The joint effort seeks a $1.5-million Public Works Board grant, so the PUD can continue its fiber-expansion efforts by bringing the utility fiber network into the communities of Cedarville, Porter, Malone and Oakville — areas that have been under-served for internet access for years. The most immediate benefit for the utility will be the connection of the Cedarville substation to the PUD fiber network, improving utility response time to outages and other service needs. A collateral impact of the expansion will be improved connections for area businesses, schools, farms, tribal community and emergency response systems.
“In the current circumstances, the need for a robust and extensive fiber network is more important than ever,” said PUD Core Services Director Rob Hanny, whose office oversees the PUD Telecommunications Department. “The combined efforts of the PUD and Summit Pacific have the potential to address several areas of need for this area.”
The expansion of the fiber network down the Chehalis River Valley will also be a major benefit to patients of Summit Pacific Medical Center, who are now able to request virtual healthcare visits if they aren’t wanting to go out in public. Summit Pacific is seeking a grant to expand their telehealth services and capabilities to better support those efforts.
“Summit Pacific aims to expand access to patients by enhancing our telemedicine infrastructure and capabilities through our partnership with the Grays Harbor Public Utility District. Summit patients live all over Grays Harbor — from McCleary to Westport. Some of them live in more remote areas such as Porter and Cedarville where internet access is less than ideal. We want patients to be able to have access to virtual health care across the county,” said Jennifer Brackeen, Summit Pacific’s Director of Care Innovation.
Ian Cope, the PUD’s director of communications, said while the grant — if secured — will provide the needed fiber-optic infrastructure, residents and businesses of the area will still need to purchase high-speed connectivity from one of the commercial internet service providers likely to piggyback their service on that future infrastructure.
“The utility doesn’t provide the retail service,” said Cope. “The issue we’re having (in rural areas of the county) is connectivity. The infrastructure just doesn’t go out that far. This will allow those companies to get to that community. That’s where the PUD comes in. We’re not driven by the bottom line and unlike those companies, we’re not driven by the return on investment” that can make these fiber network expansions prohibitive.
In January of 2019, Gov. Jay Inslee announced his “broadband for all” proposal, setting a goal for high-speed broadband connectivity to all of Washington state by 2028. He created a statewide broadband office, and the state construction budget passed by the Legislature included $21.5 million for rural broadband funding, about $7 million in grants and more than $14 million in loans.
The PUD’s efforts got a boost from that funding, already completeing a $450,000 state-funded expansion in another part of the East County, according to Cope. But the pandemic makes future state funding questionable. Thus the need for grants such as these.
“A strong fiber network is the key to economic development in this area, but with so much business and education being done from home due to the COVID-19 pandemic, it becomes a vital need for the entire area,” added Hanny. “We’ve heard stories of residents having to drive into Elma, just to check email and send in homework assignments. If businesses can’t connect with customers and students can’t attend online classes, you can’t expect them to cope with this crisis.”
From Summit Pacific’s side of the matter, in early May, health care providers began seeing an alarming trend of people delaying care for injuries and worrisome symptoms — sometimes leading to hospitalizations that could have been avoided with earlier care.
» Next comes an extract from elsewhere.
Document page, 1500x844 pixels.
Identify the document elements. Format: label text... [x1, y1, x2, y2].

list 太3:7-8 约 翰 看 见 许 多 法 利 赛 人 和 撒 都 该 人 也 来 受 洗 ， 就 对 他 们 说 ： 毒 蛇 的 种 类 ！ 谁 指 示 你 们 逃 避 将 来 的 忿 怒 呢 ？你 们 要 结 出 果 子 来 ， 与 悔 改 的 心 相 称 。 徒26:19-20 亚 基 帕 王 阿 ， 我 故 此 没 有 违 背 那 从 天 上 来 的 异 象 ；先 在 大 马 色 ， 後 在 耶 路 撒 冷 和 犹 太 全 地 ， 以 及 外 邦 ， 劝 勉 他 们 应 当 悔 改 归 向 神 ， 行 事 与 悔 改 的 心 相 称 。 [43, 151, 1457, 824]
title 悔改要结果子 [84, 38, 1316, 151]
The reasons for delaying care include concerns about a higher risk for COVID-19 infection and worries that healthcare teams were too busy for them.
“What we don’t want to see is patients putting off their routine healthcare visits and putting themselves at increased risk of health crisis. While we have taken extra precautions to ensure the safety of our patients, we understand their concerns,” stated Brackeen. “The combination of improving broadband access and mobile hot spots with increased access to care.”